The Princess and the Prince
by
Legend says that, in Paris to receive some award or other, Walt and Roy Disney noticed lines outside a movie house offering six Mickey Mouse cartoons. Along with the advent and improvement of Technicolor, this fact that people would sit through such lengths of animation inspired Snow White and the Seven Dwarfs out of the Brothers Grimm. Back home, the boss budgeted $250,000, one eighth of the actual cost by the time of the 1937 première, much of that cash going to an increased numbers of draftsmen, developing a new multiplane camera for depth effect, and a lot of research.
Its somewhat ballooned storyline is simple, not all that differentiated in memory from that of the studio’s more elaborate (and expensive) Sleeping Beauty twenty years later, notable for three good fairies and especially evil Maleficent. As much a game-changer as Star Wars, SWSD repaid the risk four times over within the first twelve months. The industry, however, did not at the time know what to make of the innovative film, granting only a sop Oscar, in seven little statuettes.

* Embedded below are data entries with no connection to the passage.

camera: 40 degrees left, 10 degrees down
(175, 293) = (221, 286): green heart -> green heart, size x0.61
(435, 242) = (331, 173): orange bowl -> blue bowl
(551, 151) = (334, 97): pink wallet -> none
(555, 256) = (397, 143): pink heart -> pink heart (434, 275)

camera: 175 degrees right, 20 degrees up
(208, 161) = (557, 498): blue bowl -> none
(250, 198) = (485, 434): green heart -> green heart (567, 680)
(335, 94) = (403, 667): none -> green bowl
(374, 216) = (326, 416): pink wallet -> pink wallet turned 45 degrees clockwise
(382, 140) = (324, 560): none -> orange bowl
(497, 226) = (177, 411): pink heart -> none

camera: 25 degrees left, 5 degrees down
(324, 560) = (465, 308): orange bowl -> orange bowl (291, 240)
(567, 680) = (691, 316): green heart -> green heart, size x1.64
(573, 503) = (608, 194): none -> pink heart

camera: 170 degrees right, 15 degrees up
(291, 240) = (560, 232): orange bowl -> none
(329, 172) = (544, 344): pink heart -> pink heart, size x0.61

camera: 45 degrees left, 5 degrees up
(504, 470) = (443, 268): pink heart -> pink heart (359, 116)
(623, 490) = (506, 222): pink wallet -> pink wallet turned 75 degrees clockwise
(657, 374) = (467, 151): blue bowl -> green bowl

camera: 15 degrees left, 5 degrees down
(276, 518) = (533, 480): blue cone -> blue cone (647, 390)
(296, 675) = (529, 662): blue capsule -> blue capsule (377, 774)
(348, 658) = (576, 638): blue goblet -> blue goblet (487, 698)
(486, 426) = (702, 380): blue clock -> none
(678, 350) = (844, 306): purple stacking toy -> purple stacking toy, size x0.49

Perversely, the “lead” characters are bland though based on flesh-and-blood models: dancer Marge Belcher, later Marge Champion, served for the titular stepdaughter, with the voice of teenager Adriana Caselotti, while Harry Stockwell spoke for the brief Louis Hightower-modeled Prince Charming. Lucille La Verne is a happier choice for the wicked Queen whose hatred flares when the equally fine Magic Mirror (Moroni Olsen, anticipating also-bodiless Frank Gallup introducing Lights Out) responds that not she but her mistreated ward is now “fairest in the land.”

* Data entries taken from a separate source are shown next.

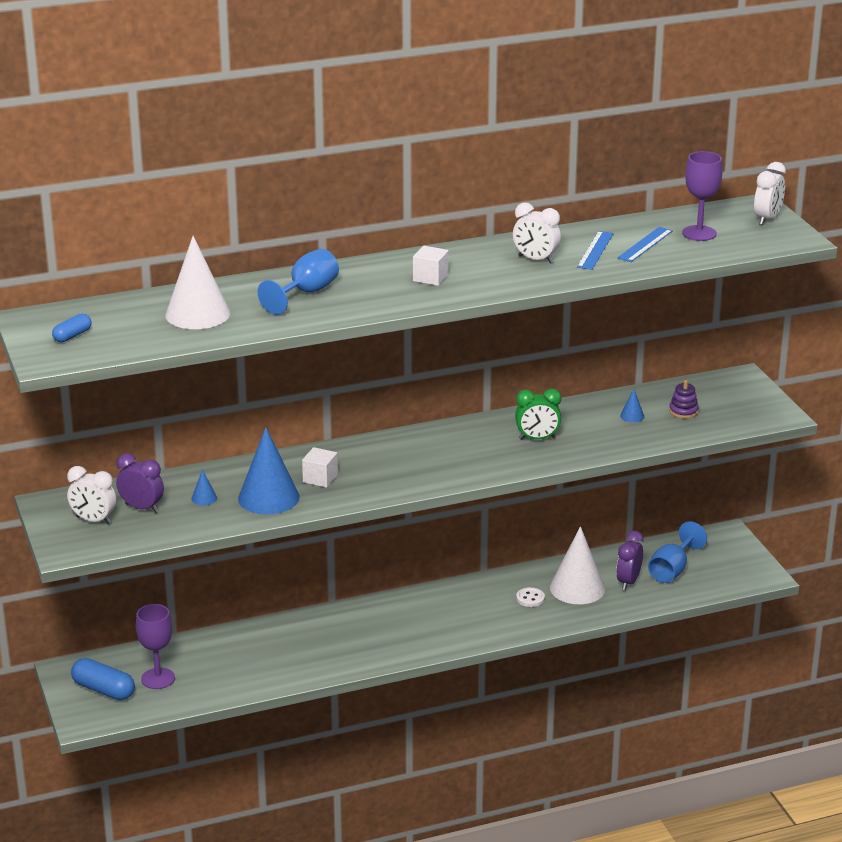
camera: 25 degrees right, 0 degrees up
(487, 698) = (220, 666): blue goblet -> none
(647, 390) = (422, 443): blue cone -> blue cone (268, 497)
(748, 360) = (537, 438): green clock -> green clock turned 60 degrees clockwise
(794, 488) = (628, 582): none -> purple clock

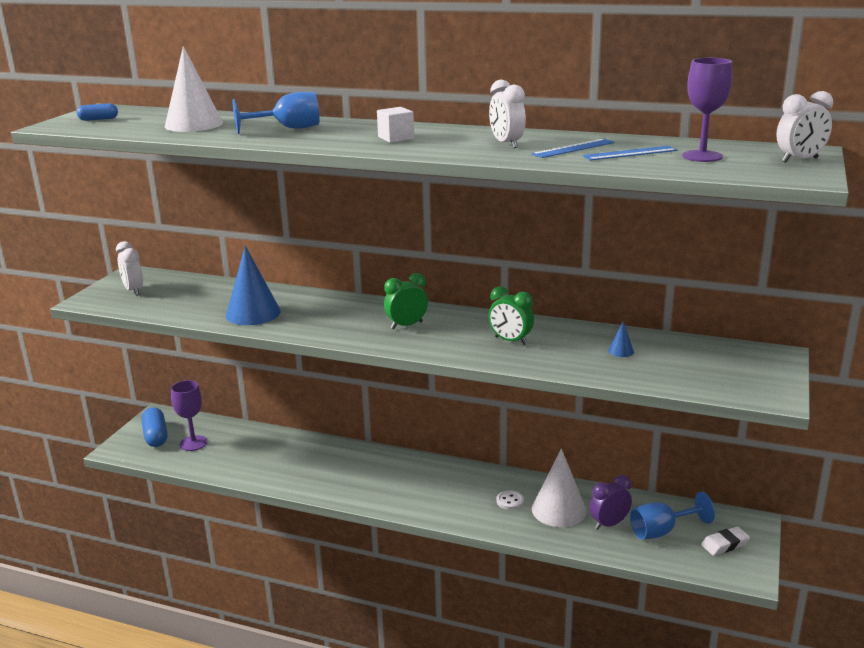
camera: 40 degrees right, 5 degrees down
(142, 508) = (171, 293): purple clock -> none
(204, 498) = (215, 300): blue cone -> none
(320, 478) = (307, 313): white cube -> none
(430, 456) = (406, 325): none -> green clock
(683, 411) = (676, 362): purple stacking toy -> none
(726, 560) = (725, 544): none -> white eraser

Some early sequences seem a tad uncertain, but a little way in all becomes surer of itself and, for now going on eighty years ago, a miracle. The current screening is just two days shy of the last of the Dave Fleischer, UPA, Looney Tunes and Disney Studios wrap of the Museum of Modern Art’s glorious centenary celebration of “Glorious Technicolor: From George Eastman House and Beyond.”
The original “Snow White,” like many of the Grimms’ and others’ fairy tales, has its generally unknown dark even bloody side, film-shadowed in the heroine’s initial, terrified entry into the forest and later “Sleeping Death.” (Most all the studio’s animation features have their scary or teary moments.)

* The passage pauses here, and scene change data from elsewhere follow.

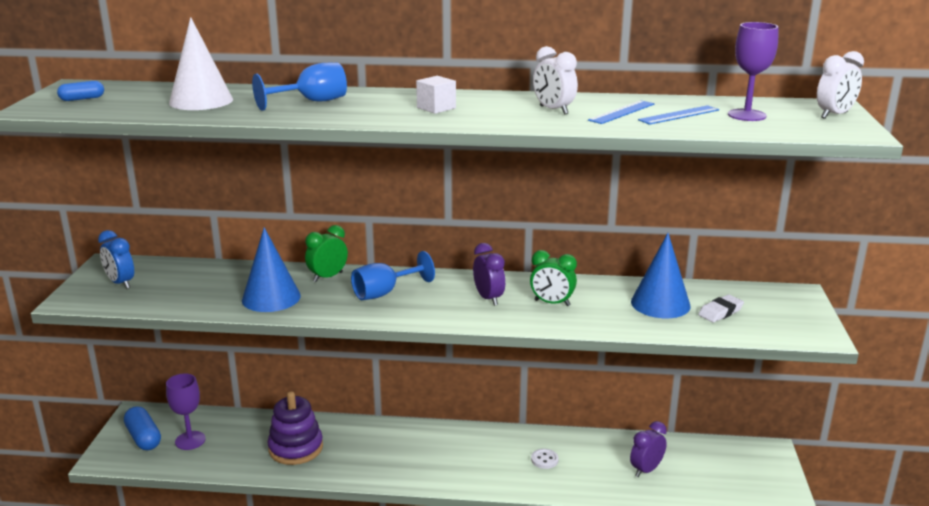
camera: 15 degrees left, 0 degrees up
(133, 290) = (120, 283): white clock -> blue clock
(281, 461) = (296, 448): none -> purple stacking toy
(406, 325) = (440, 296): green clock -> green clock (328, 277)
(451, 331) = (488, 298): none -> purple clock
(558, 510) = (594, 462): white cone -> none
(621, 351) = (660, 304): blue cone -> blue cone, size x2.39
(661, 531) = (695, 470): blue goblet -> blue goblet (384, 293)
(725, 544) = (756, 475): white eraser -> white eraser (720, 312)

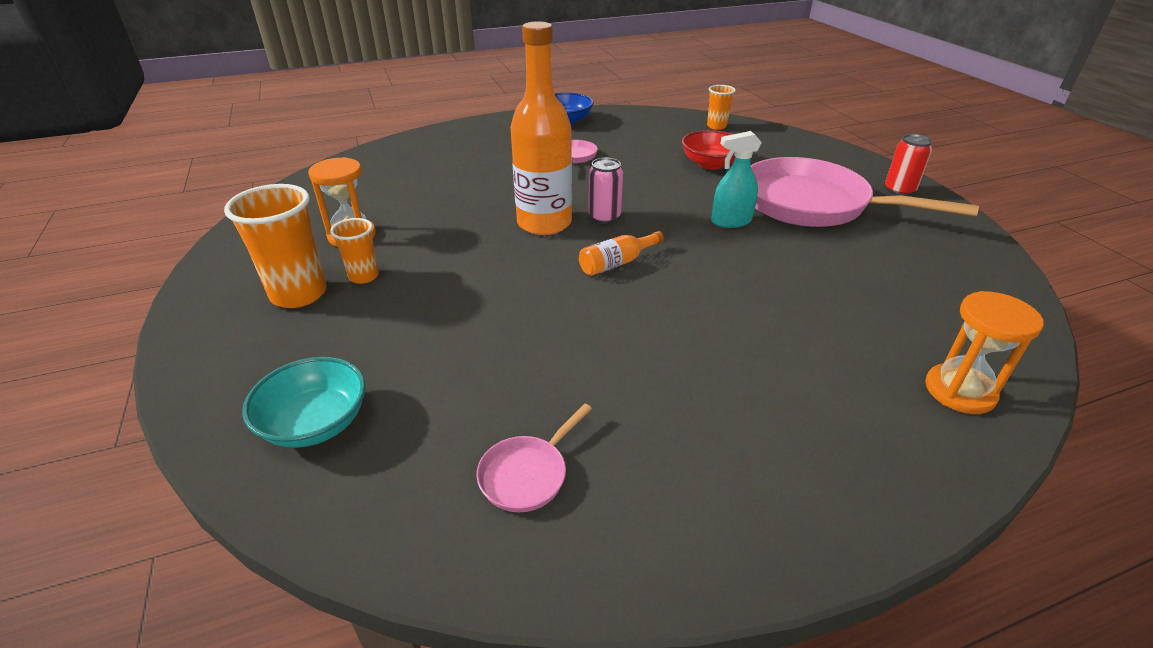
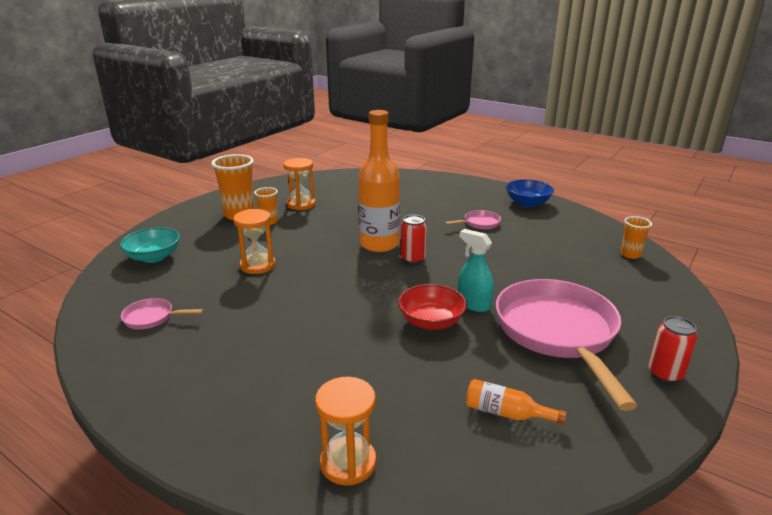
camera: 55 degrees right, 10 degrees down
(485, 325) = (257, 265): none -> orange hourglass
(604, 217) = (413, 259): pink can -> red can
(617, 263) = (362, 280): orange bottle -> orange bottle (506, 413)
(711, 164) = (555, 271): red bowl -> red bowl (431, 321)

What makes this film, and what lives on in communal memory, are, however, the non-human characters. Assuming that the four-fingered dwarfs are sort of non-human, not man’s seven deadly sins but, all snoring, laughable foibles or traits of Sneezy, Sleepy, Grumpy, Happy, Bashful, Doc and the youngest, crowd-favorite beardless hairless Dopey. Even to kitsch plastic lawn ornaments, these magnificent seven “little men” have enchanted the world and belie grumpy C.S. Lewis’ “old bright-hooded snowy bearded dwarfs we had in the days before . . . Walt Disney vulgarized the earthmen.”
The other winners are the forest animals who brighten the only-at-first fearsome woodlands. Squirrels, fawns and deer, chipmunks, bluebirds, rabbits and a slow determined turtle are as wide-eyed innocent as the children (and adults) who gaped in wonder way back then (though hardly now). Sexless like the dwarfs and like the human characters as well, they are the conservative, benevolent brave new world once believed in as pathetic fallacy.
The Queen’s and Prince Charming’s castles anticipate Disneyland’s Segovia-inspired one and, indeed, the studio’s Buena Vista logo signature. The film’s warmth, joy and song trump the dark side realized sixty years later in sadistic Snow White: A Tale of Terror aka The Grimm Brothers’ Snow White, more bloodily faithful to the original tale but oh so less enjoyable.